I have to design a combinatorial algorithm based on some simmetries of an hypercube and I'm pretty sure such a problem has already been studied. Let's start with a 3D case. Consider a cube like the one below, i can divide it into tetrahedra. I can divide the cube with 6 tetrahedra. The observation I need to formalize how many tetrahedra share a given edge/face etc of a given tetrahedron. Looking at my original cube, lets consider the tetrahedron, DHFE, the edge DF would be shared by all the others tetrahedron, the edge DE and HF would be shared by two tetrahedron at most and so on, similar observation can be done for the face DEF as example. Let's say i have an hypercube described by:
$$ C=\left\{ \vec{i}=(i_1,...,i_k) : ||\vec{i}||_{\infty} \leq n-1, i_k \in \left\{ 0,1,\ldots,n-1\right\},k=1,\ldots,n-1 \right\} $$
Let's consider
$$ C_1 = C \cap \left\{0\leq i_1 \leq i_2 \leq \ldots \leq i_k \right\}, $$
The question is: 1. Is it correct to say that all the edges, faces, other subset of greater dimension, are given by setting two or more indices to be equal? 2. For given object described in the previous point how many other hyper-tetrahedra share such an object?

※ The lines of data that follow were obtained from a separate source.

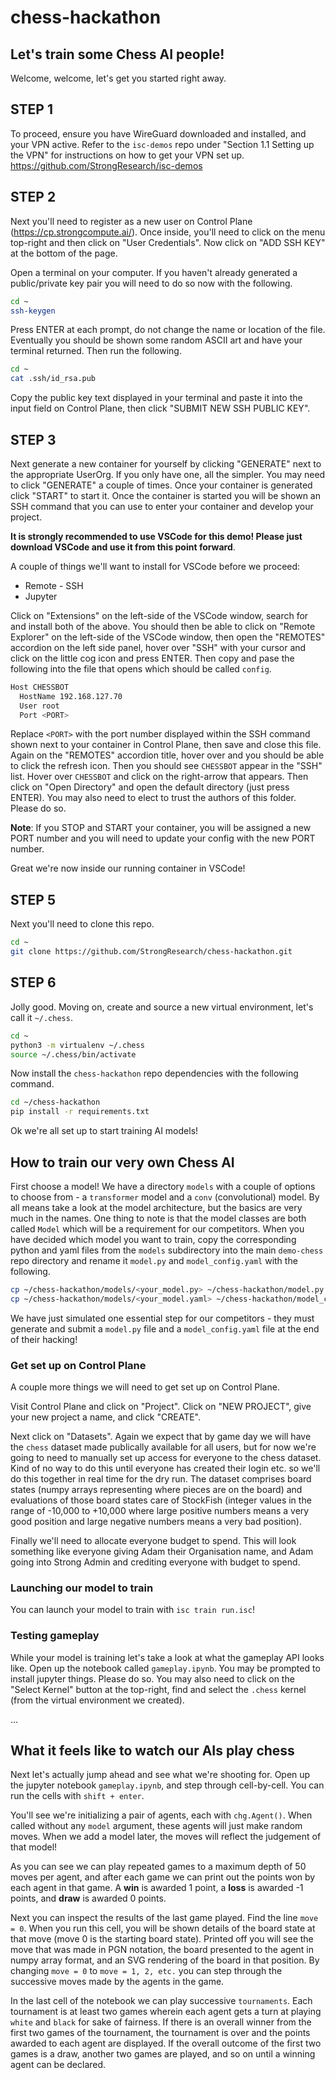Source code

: # chess-hackathon

## Let's train some Chess AI people!

Welcome, welcome, let's get you started right away.

## STEP 1

To proceed, ensure you have WireGuard downloaded and installed, and your VPN active. Refer to the `isc-demos` repo under "Section 1.1 Setting up the VPN" for instructions on how to get your VPN set up. https://github.com/StrongResearch/isc-demos

## STEP 2

Next you'll need to register as a new user on Control Plane (https://cp.strongcompute.ai/). Once inside, you'll need to click on the menu top-right and then click on "User Credentials". Now click on "ADD SSH KEY" at the bottom of the page.

Open a terminal on your computer. If you haven't already generated a public/private key pair you will need to do so now with the following.

```bash
cd ~
ssh-keygen
```

Press ENTER at each prompt, do not change the name or location of the file. Eventually you should be shown some random ASCII art and have your terminal returned. Then run the following.

```bash
cd ~
cat .ssh/id_rsa.pub
```

Copy the public key text displayed in your terminal and paste it into the input field on Control Plane, then click "SUBMIT NEW SSH PUBLIC KEY".

## STEP 3

Next generate a new container for yourself by clicking "GENERATE" next to the appropriate UserOrg. If you only have one, all the simpler. You may need to click "GENERATE" a couple of times. Once your container is generated click "START" to start it. Once the container is started you will be shown an SSH command that you can use to enter your container and develop your project.

**It is strongly recommended to use VSCode for this demo! Please just download VSCode and use it from this point forward**.

A couple of things we'll want to install for VSCode before we proceed:
 - Remote - SSH
 - Jupyter

Click on "Extensions" on the left-side of the VSCode window, search for and install both of the above. You should then be able to click on "Remote Explorer" on the left-side of the VSCode window, then open the "REMOTES" accordion on the left side panel, hover over "SSH" with your cursor and click on the little cog icon and press ENTER. Then copy and pase the following into the file that opens which should be called `config`.

```bash
Host CHESSBOT
  HostName 192.168.127.70
  User root
  Port <PORT>
```

Replace `<PORT>` with the port number displayed within the SSH command shown next to your container in Control Plane, then save and close this file. Again on the "REMOTES" accordion title, hover over and you should be able to click the refresh icon. Then you should see `CHESSBOT` appear in the "SSH" list. Hover over `CHESSBOT` and click on the right-arrow that appears. Then click on "Open Directory" and open the default directory (just press ENTER). You may also need to elect to trust the authors of this folder. Please do so. 

**Note**: If you STOP and START your container, you will be assigned a new PORT number and you will need to update your config with the new PORT number.

Great we're now inside our running container in VSCode!

## STEP 5

Next you'll need to clone this repo.

```bash
cd ~
git clone https://github.com/StrongResearch/chess-hackathon.git
```

## STEP 6

Jolly good. Moving on, create and source a new virtual environment, let's call it `~/.chess`. 

```bash
cd ~
python3 -m virtualenv ~/.chess
source ~/.chess/bin/activate
```

Now install the `chess-hackathon` repo dependencies with the following command.

```bash
cd ~/chess-hackathon
pip install -r requirements.txt
```

Ok we're all set up to start training AI models!

## How to train our very own Chess AI

First choose a model! We have a directory `models` with a couple of options to choose from - a  `transformer` model and a `conv` (convolutional) model. By all means take a look at the model architecture, but the basics are very much in the names. One thing to note is that the model classes are both called `Model` which will be a requirement for our competitors. When you have decided which model you want to train, copy the corresponding python and yaml files from the `models` subdirectory into the main `demo-chess` repo directory and rename it `model.py` and `model_config.yaml` with the following.

```bash
cp ~/chess-hackathon/models/<your_model.py> ~/chess-hackathon/model.py
cp ~/chess-hackathon/models/<your_model.yaml> ~/chess-hackathon/model_config.yaml
```

We have just simulated one essential step for our competitors - they must generate and submit a `model.py` file and a `model_config.yaml` file at the end of their hacking!

### Get set up on Control Plane
A couple more things we will need to get set up on Control Plane.

Visit Control Plane and click on "Project". Click on "NEW PROJECT", give your new project a name, and click "CREATE". 

Next click on "Datasets". Again we expect that by game day we will have the `chess` dataset made publically available for all users, but for now we're going to need to manually set up access for everyone to the chess dataset. Kind of no way to do this until everyone has created their login etc. so we'll do this together in real time for the dry run. The dataset comprises board states (numpy arrays representing where pieces are on the board) and evaluations of those board states care of StockFish (integer values in the range of -10,000 to +10,000 where large positive numbers means a very good position and large negative numbers means a very bad position).

Finally we'll need to allocate everyone budget to spend. This will look something like everyone giving Adam their Organisation name, and Adam going into Strong Admin and crediting everyone with budget to spend.

### Launching our model to train
You can launch your model to train with `isc train run.isc`!

### Testing gameplay
While your model is training let's take a look at what the gameplay API looks like. Open up the notebook called `gameplay.ipynb`. You may be prompted to install jupyter things. Please do so. You may also need to click on the "Select Kernel" button at the top-right, find and select the `.chess` kernel (from the virtual environment we created).


...


## What it feels like to watch our AIs play chess

Next let's actually jump ahead and see what we're shooting for. Open up the jupyter notebook `gameplay.ipynb`, and step through cell-by-cell. You can run the cells with `shift + enter`.

You'll see we're initializing a pair of agents, each with `chg.Agent()`. When called without any `model` argument, these agents will just make random moves. When we add a model later, the moves will reflect the judgement of that model!




As you can see we can play repeated games to a maximum depth of 50 moves per agent, and after each game we can print out the points won by each agent in that game. A **win** is awarded 1 point, a **loss** is awarded -1 points, and **draw** is awarded 0 points.

Next you can inspect the results of the last game played. Find the line `move = 0`. When you run this cell, you will be shown details of the board state at that move (move 0 is the starting board state). Printed off you will see the move that was made in PGN notation, the board presented to the agent in numpy array format, and an SVG rendering of the board in that position. By changing `move = 0` to `move = 1, 2, etc.` you can step through the successive moves made by the agents in the game.

In the last cell of the notebook we can play successive `tournaments`. Each tournament is at least two games wherein each agent gets a turn at playing `white` and `black` for sake of fairness. If there is an overall winner from the first two games of the tournament, the tournament is over and the points awarded to each agent are displayed. If the overall outcome of the first two games is a draw, another two games are played, and so on until a winning agent can be declared.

What I've tried so far is to work on permutations/repetitons etc, but my argument is more based on observations rather than formal theory, and I'm pretty sure such problems are well known, i have some background in combinatorics algorithms if that could help a bit to formalize what i'm trying to do.
(I'm sorry for the formality, but actually combinatorics it's not my strong point).